As the Sierra Club reevaluates Muir, it might take another look at a man long caricatured as Muir’s foil. Gifford Pinchot, the first chief of the U.S. Forest Service, considered Muir a friend and mentor until the early 1900s, when the two clashed over San Francisco’s plans to build a dam and reservoir in the Hetch Hetchy Valley, in Yosemite National Park. Although Muir lost the battle over the dam—it was approved the year before his death and stands today—he won most of history’s sympathy, and Pinchot is usually remembered as a bureaucrat preoccupied with timber sales. In most histories of the conservation movement, Pinchot’s public quarrel with Muir is considered the archetypal cleavage between utilitarians and preservationists—between those who primarily want to maintain landscapes and species for people, and those who want to protect them from most human use. But the boundary between the camps is fuzzier than often portrayed, and Pinchot had a foot firmly in both. While he did treat forests like commodities early in his career, his utilitarianism was rooted in concern for the future, with the goal of “the greatest good, for the greatest number, for the longest run.” His views evolved, and by 1920, he was speaking of forests as a “living society of living beings” and decrying the cozy relationship between the Forest Service and the timber industry. In the 1930s, he became a committed internationalist, arguing that conservation and global peace were as interdependent as humans and the rest of life.
Pinchot was less quotable than Muir, but he was ultimately broader-minded, concerned with the well-being of all species and aware of humanity’s capacity to be both constructive and destructive; he argued that forests and other landscapes should be managed “for the benefit of all the people instead of merely for the profit of a few.” Along with Roosevelt, Grant, LeConte, and many other affluent intellectuals of his time, Pinchot was a supporter of eugenics, the practice of “improving” humanity through various controls on reproduction. Unlike them, he was outspoken in his condemnation of poverty—which he viewed as a kind of pollution that harmed all life.

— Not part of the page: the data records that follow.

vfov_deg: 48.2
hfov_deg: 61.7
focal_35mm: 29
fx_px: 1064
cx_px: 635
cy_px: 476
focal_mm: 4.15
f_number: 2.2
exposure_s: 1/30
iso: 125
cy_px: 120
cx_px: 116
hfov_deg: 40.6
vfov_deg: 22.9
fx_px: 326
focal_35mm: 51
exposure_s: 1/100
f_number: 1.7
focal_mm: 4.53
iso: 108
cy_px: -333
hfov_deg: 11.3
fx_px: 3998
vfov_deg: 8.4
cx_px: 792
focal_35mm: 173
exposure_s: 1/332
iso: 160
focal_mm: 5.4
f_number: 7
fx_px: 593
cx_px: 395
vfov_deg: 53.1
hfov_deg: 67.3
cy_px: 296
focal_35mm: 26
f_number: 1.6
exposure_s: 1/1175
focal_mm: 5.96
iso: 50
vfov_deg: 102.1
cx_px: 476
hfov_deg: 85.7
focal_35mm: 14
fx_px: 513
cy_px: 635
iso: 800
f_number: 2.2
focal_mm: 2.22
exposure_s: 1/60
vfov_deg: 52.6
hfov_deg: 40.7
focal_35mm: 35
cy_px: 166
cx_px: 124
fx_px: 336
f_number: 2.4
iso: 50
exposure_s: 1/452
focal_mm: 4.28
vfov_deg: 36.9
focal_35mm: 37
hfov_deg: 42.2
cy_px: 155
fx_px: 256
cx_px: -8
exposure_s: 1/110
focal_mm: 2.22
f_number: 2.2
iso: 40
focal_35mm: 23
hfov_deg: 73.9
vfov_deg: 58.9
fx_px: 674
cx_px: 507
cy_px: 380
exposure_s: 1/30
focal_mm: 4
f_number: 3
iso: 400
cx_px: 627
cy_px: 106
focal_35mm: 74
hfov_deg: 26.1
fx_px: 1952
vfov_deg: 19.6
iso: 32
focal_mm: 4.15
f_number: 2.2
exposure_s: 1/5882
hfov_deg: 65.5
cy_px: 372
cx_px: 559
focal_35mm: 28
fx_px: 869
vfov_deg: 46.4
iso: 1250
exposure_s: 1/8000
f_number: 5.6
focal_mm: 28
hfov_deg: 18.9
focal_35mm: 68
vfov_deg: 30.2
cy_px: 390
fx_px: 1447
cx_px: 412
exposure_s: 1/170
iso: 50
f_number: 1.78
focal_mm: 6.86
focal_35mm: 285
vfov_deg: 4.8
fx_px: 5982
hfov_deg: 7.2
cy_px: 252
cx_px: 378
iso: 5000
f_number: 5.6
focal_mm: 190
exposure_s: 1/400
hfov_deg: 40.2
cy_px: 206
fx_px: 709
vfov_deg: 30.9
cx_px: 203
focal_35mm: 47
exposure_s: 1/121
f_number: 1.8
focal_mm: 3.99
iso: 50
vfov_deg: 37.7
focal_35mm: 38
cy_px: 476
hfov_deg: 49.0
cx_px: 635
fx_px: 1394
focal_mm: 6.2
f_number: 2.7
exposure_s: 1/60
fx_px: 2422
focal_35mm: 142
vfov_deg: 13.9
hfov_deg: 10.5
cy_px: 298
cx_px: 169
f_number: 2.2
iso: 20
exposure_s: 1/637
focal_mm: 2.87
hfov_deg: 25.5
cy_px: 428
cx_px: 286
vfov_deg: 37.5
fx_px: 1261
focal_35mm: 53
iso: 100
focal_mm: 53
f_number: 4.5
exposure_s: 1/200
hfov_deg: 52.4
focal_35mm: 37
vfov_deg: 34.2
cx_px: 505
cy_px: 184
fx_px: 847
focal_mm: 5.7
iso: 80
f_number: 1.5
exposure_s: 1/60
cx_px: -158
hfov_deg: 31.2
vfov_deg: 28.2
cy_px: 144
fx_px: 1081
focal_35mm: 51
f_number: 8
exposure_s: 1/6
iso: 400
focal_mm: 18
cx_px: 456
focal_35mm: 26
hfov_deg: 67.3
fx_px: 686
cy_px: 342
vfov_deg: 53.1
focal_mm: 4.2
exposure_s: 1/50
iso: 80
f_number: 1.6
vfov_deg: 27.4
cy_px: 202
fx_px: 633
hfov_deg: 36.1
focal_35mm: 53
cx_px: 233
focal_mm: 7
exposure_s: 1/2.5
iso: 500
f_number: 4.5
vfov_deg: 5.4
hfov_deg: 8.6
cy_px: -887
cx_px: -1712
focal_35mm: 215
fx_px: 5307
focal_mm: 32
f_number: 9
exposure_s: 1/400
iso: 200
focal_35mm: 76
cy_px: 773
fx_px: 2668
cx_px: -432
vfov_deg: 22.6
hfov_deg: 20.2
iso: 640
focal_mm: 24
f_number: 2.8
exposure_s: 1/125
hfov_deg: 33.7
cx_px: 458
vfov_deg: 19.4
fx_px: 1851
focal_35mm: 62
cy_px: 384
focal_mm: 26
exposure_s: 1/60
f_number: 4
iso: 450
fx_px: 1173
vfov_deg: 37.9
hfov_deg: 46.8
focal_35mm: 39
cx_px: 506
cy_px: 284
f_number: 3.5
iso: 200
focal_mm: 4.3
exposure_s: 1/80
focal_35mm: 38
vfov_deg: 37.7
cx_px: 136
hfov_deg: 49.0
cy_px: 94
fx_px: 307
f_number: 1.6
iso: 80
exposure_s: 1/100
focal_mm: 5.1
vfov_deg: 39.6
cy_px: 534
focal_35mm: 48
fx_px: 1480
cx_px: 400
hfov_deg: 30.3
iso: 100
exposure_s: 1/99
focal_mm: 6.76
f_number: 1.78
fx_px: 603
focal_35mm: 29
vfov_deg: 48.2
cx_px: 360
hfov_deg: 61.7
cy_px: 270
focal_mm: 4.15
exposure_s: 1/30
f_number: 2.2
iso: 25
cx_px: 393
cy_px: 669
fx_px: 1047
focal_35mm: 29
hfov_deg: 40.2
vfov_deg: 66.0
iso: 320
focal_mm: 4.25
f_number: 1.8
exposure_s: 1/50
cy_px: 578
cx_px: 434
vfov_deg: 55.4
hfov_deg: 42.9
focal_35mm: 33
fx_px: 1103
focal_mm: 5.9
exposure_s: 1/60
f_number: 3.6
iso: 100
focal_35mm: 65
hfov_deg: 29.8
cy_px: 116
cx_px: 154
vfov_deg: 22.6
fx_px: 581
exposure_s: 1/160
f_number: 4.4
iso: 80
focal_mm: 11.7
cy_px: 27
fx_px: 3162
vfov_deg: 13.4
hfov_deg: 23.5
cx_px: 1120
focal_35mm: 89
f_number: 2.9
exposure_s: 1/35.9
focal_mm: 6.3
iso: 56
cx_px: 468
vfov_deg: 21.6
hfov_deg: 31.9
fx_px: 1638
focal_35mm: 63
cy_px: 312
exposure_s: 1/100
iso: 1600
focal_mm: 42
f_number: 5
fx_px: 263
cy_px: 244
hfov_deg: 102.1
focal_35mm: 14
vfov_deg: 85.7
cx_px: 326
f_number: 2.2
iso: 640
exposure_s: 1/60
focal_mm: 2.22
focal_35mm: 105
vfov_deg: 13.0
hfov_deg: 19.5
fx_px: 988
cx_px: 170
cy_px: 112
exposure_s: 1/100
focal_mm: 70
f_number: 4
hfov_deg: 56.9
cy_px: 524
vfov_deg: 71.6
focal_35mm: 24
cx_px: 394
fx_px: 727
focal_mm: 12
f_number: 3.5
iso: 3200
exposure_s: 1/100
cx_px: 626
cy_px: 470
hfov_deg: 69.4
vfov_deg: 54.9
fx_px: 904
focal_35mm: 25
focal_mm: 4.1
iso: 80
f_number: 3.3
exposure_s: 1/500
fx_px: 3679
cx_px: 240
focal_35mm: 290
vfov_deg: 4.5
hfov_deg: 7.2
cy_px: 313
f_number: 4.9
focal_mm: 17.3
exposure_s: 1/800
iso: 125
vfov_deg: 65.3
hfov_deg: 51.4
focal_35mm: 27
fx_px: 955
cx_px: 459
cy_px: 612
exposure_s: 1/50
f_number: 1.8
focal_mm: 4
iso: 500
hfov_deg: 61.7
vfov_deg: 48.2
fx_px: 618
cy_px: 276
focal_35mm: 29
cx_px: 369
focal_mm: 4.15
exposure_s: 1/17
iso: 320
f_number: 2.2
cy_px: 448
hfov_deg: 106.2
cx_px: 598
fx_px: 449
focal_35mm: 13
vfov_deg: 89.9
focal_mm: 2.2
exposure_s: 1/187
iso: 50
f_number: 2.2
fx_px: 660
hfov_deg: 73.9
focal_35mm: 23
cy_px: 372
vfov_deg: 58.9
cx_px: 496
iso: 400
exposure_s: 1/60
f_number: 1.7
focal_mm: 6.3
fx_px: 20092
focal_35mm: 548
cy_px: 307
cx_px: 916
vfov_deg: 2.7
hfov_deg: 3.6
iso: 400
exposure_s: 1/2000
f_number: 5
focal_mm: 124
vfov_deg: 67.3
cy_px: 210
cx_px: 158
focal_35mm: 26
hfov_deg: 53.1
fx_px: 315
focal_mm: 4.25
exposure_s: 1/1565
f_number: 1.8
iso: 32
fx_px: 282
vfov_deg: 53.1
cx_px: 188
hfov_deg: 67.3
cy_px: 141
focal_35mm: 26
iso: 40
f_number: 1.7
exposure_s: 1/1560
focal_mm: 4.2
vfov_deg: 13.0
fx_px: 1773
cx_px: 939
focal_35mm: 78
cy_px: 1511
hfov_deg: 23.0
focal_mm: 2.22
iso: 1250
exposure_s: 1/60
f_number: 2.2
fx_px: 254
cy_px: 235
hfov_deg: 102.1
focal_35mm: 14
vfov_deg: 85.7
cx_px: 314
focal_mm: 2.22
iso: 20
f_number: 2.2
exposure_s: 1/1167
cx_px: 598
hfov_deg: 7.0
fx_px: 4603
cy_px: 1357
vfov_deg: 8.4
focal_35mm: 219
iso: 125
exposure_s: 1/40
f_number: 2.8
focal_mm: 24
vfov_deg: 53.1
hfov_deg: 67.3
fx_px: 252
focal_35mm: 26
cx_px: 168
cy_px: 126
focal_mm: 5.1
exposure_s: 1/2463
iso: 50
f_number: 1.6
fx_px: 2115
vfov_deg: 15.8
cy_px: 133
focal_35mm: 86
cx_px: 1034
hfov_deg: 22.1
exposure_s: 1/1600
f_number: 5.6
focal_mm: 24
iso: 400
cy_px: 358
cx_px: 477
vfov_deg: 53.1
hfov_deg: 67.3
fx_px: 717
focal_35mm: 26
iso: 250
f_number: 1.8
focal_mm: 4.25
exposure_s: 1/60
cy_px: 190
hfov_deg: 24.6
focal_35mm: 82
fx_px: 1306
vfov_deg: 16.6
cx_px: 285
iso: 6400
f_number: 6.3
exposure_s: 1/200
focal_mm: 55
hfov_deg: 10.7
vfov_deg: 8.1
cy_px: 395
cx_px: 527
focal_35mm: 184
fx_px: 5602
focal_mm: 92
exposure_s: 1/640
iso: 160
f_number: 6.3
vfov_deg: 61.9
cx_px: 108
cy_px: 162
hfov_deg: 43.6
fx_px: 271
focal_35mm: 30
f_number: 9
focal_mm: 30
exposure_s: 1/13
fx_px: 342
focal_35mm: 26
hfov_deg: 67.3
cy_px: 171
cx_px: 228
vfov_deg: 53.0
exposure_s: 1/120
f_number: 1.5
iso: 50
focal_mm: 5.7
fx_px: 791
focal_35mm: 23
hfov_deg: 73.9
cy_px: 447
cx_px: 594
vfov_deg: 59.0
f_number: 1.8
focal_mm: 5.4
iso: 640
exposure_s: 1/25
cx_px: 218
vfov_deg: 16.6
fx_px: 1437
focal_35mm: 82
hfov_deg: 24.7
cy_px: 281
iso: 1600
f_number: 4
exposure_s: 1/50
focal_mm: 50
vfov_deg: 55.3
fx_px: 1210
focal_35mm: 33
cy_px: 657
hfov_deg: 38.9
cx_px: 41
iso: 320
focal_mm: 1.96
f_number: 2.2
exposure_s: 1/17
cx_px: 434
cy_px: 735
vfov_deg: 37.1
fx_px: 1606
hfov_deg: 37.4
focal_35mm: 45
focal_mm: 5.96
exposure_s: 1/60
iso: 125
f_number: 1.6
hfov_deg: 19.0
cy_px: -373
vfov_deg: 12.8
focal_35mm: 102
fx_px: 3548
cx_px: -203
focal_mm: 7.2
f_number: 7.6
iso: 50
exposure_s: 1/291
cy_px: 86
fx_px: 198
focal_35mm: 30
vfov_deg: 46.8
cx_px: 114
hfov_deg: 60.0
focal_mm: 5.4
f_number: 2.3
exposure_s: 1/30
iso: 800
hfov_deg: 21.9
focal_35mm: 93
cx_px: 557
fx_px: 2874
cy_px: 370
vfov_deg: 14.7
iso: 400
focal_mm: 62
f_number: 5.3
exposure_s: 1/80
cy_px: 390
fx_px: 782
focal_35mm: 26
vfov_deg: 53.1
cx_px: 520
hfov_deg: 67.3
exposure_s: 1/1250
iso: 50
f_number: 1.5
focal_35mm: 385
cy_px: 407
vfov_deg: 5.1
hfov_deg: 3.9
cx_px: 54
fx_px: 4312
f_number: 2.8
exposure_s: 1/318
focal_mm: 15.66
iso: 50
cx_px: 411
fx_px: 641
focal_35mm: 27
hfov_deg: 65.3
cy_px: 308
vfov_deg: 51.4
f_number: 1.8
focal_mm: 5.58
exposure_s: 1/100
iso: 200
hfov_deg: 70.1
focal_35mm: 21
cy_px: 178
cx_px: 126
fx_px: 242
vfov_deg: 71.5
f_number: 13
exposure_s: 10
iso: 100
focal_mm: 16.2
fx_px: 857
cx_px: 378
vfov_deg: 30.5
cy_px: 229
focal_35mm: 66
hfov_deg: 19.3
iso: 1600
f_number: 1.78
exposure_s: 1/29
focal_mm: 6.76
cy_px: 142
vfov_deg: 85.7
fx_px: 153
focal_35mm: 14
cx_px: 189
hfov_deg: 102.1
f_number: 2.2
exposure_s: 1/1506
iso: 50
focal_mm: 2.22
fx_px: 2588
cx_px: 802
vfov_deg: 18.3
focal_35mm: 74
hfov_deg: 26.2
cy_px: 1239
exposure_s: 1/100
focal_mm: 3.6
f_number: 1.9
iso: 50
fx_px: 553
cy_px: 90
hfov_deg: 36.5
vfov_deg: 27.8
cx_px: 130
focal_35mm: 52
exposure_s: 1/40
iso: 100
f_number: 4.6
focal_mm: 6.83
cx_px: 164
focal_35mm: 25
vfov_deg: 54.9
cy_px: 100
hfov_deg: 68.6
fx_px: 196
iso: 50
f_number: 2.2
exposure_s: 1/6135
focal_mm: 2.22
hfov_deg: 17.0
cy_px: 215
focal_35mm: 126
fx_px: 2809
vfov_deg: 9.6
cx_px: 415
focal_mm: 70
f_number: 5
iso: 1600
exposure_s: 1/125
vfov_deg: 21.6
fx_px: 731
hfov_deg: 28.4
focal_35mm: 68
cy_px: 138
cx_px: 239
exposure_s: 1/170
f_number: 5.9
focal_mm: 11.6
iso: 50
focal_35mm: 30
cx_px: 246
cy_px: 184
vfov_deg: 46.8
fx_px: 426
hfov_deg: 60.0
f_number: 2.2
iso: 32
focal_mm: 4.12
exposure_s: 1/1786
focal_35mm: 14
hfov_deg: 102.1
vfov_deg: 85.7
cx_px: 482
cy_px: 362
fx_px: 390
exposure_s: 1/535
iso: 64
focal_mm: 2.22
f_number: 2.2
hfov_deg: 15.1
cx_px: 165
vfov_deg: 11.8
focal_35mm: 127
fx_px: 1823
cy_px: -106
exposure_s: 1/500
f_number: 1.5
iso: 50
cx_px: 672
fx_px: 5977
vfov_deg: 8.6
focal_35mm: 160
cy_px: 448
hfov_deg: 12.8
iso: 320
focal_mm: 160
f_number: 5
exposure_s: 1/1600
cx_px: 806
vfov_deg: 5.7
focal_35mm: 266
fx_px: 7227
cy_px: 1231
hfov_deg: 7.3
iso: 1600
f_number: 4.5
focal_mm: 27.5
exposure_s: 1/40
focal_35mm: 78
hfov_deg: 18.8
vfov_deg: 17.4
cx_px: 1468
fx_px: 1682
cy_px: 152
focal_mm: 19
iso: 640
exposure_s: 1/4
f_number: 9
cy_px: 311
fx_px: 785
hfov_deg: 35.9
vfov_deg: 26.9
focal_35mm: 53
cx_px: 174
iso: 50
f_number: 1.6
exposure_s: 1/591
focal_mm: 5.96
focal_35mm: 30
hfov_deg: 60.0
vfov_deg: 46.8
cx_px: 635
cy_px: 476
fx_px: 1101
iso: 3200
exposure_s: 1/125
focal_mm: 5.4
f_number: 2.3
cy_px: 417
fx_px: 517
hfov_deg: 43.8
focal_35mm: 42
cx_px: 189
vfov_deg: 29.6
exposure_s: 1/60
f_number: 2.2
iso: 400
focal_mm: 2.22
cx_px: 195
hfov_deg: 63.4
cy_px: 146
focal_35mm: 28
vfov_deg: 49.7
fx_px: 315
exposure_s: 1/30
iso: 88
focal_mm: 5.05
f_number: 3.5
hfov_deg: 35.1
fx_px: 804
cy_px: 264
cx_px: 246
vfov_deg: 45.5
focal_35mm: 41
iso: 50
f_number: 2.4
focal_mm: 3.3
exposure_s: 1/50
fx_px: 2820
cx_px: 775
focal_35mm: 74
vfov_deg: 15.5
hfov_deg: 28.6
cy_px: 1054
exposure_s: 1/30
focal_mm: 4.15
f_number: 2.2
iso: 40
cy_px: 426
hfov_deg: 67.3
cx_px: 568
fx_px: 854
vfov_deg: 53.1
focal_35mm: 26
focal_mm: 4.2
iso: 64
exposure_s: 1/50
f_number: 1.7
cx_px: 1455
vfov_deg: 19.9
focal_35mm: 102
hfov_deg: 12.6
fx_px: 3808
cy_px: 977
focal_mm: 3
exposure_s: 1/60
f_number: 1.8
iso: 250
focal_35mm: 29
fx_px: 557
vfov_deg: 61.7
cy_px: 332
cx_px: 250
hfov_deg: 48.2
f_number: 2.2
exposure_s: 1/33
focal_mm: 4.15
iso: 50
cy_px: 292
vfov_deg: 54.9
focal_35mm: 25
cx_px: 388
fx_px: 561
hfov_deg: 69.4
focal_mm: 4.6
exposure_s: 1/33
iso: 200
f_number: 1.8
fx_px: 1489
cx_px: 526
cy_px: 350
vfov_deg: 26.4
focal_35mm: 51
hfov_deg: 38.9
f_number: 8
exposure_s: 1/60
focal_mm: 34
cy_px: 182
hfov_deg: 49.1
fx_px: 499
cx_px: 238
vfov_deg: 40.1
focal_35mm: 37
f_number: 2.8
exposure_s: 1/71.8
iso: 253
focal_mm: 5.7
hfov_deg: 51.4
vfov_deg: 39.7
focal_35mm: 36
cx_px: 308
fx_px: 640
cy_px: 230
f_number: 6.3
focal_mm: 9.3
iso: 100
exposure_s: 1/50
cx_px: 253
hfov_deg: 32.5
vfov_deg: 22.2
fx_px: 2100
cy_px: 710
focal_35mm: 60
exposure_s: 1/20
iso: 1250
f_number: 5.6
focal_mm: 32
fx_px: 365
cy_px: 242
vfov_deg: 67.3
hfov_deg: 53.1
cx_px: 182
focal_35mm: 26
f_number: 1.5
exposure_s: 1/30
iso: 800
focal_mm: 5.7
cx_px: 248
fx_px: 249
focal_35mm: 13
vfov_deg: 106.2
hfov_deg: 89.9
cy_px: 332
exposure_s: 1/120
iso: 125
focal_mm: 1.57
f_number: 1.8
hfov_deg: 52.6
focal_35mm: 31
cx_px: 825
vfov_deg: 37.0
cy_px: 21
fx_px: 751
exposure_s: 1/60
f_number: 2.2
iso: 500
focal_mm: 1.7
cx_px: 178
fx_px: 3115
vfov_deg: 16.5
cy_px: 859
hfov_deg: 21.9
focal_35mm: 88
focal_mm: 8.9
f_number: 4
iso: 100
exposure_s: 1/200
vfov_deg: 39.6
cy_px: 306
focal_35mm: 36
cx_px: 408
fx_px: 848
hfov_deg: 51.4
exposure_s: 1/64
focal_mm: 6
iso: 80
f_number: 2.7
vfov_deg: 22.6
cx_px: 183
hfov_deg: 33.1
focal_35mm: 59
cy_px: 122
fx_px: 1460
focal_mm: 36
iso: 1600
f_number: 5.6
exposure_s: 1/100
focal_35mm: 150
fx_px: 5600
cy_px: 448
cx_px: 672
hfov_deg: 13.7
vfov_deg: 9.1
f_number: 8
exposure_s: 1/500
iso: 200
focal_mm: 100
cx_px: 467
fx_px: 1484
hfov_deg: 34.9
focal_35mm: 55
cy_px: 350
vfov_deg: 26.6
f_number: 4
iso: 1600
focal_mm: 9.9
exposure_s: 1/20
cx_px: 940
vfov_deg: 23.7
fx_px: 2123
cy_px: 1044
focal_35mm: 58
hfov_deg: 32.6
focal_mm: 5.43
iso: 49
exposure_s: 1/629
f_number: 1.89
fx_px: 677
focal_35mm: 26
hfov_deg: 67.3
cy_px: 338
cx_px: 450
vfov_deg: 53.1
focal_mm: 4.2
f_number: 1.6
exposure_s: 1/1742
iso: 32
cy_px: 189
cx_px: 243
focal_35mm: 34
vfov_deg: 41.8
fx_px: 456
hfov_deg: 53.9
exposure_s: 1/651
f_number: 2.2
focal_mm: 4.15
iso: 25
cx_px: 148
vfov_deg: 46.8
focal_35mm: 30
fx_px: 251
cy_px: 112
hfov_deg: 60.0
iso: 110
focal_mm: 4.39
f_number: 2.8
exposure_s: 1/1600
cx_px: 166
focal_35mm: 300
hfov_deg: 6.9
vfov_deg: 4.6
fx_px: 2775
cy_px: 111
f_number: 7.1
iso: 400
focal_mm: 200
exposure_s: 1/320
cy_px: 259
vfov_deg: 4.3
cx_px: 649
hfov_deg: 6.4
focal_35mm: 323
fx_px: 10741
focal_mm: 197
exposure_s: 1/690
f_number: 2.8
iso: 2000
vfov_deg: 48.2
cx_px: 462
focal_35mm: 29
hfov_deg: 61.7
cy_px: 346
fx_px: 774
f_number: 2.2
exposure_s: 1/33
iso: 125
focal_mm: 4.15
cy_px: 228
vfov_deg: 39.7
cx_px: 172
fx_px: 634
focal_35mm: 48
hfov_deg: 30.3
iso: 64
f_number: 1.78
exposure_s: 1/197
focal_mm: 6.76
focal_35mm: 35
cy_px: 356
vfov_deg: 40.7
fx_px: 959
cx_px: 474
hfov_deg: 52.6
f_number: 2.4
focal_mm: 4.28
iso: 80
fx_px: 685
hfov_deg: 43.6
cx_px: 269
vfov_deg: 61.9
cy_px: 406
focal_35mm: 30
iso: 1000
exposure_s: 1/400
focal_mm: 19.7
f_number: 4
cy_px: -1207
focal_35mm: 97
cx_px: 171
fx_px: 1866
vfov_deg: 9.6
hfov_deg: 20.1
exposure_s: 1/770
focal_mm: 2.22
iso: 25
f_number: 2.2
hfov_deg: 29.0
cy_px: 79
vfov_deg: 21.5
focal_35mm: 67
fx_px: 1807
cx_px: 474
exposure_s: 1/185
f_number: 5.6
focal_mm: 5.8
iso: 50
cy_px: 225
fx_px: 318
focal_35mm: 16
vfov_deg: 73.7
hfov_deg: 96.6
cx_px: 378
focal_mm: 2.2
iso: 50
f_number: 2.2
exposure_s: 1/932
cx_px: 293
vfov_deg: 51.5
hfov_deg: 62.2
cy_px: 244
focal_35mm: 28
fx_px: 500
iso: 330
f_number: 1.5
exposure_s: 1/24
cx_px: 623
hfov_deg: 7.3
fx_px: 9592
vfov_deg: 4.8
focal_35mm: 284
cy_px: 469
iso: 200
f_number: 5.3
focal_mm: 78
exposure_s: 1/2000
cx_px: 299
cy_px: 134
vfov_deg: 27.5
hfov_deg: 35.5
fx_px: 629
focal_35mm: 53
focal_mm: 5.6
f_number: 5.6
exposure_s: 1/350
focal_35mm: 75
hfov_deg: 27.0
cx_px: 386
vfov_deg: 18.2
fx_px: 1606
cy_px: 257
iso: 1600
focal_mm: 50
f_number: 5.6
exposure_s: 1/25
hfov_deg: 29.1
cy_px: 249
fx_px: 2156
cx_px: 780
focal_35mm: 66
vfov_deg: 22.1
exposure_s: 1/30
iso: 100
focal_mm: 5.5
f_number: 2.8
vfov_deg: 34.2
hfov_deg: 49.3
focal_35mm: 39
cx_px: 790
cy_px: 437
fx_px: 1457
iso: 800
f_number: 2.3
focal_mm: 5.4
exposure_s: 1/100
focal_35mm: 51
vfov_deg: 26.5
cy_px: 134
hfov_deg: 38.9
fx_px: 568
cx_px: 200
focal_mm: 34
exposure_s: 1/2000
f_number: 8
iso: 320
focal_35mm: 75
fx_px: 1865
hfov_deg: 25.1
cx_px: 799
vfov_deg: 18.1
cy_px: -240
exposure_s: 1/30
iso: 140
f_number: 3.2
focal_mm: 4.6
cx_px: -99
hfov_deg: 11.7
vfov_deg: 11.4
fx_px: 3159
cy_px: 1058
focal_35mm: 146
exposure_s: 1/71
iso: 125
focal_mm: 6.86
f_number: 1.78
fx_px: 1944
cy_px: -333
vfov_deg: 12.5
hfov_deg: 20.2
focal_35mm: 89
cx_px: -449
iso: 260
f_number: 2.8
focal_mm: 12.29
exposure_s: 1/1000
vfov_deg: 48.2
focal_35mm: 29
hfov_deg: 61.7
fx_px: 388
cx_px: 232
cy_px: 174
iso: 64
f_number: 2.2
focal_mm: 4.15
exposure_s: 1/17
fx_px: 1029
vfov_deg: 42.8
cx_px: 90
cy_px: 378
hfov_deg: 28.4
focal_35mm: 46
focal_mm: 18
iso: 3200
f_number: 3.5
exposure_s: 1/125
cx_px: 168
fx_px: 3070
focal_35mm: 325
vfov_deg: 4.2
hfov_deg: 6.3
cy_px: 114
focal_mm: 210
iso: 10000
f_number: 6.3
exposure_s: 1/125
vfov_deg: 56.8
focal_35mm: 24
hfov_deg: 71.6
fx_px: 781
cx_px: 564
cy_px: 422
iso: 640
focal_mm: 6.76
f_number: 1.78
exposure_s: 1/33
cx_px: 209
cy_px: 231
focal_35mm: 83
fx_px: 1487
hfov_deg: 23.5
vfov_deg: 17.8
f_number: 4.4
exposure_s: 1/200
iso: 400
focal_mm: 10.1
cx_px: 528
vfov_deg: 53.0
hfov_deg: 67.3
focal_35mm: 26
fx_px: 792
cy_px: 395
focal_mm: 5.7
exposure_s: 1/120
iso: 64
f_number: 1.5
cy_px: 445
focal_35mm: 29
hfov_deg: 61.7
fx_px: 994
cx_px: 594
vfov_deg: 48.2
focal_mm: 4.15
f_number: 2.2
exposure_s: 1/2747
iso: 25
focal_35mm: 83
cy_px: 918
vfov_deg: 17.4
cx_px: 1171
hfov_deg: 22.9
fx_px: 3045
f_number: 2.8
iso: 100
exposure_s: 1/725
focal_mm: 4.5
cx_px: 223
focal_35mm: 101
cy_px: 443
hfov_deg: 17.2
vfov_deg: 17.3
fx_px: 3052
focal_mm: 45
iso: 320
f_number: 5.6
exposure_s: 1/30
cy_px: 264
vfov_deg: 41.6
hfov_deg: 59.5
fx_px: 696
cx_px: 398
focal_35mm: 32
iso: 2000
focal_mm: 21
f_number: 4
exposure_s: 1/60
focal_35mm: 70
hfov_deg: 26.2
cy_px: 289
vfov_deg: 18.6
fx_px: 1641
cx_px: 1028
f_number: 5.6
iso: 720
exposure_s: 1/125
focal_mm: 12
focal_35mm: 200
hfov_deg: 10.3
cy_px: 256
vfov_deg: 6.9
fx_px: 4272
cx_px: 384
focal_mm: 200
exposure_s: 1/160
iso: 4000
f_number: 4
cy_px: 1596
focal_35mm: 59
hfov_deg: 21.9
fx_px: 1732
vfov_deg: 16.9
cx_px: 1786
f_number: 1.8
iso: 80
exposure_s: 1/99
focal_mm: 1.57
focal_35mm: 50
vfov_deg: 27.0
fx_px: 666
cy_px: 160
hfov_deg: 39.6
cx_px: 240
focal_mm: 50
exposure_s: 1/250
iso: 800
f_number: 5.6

Pinchot, in his own ways, was as wrongheaded as Muir; he’s no icon, either. But while Muir sought to escape into a largely illusory wilderness, Pinchot understood that there is no escape from the central dilemmas of conservation, and he kept battering away at them—as today’s conservationists must continue to do. Pinchot’s most valuable legacy, as his biographer Char Miller writes, lies in his “effort to reach an ever more complex understanding of the tangled relationship between humanity and the natural world in which it exists.”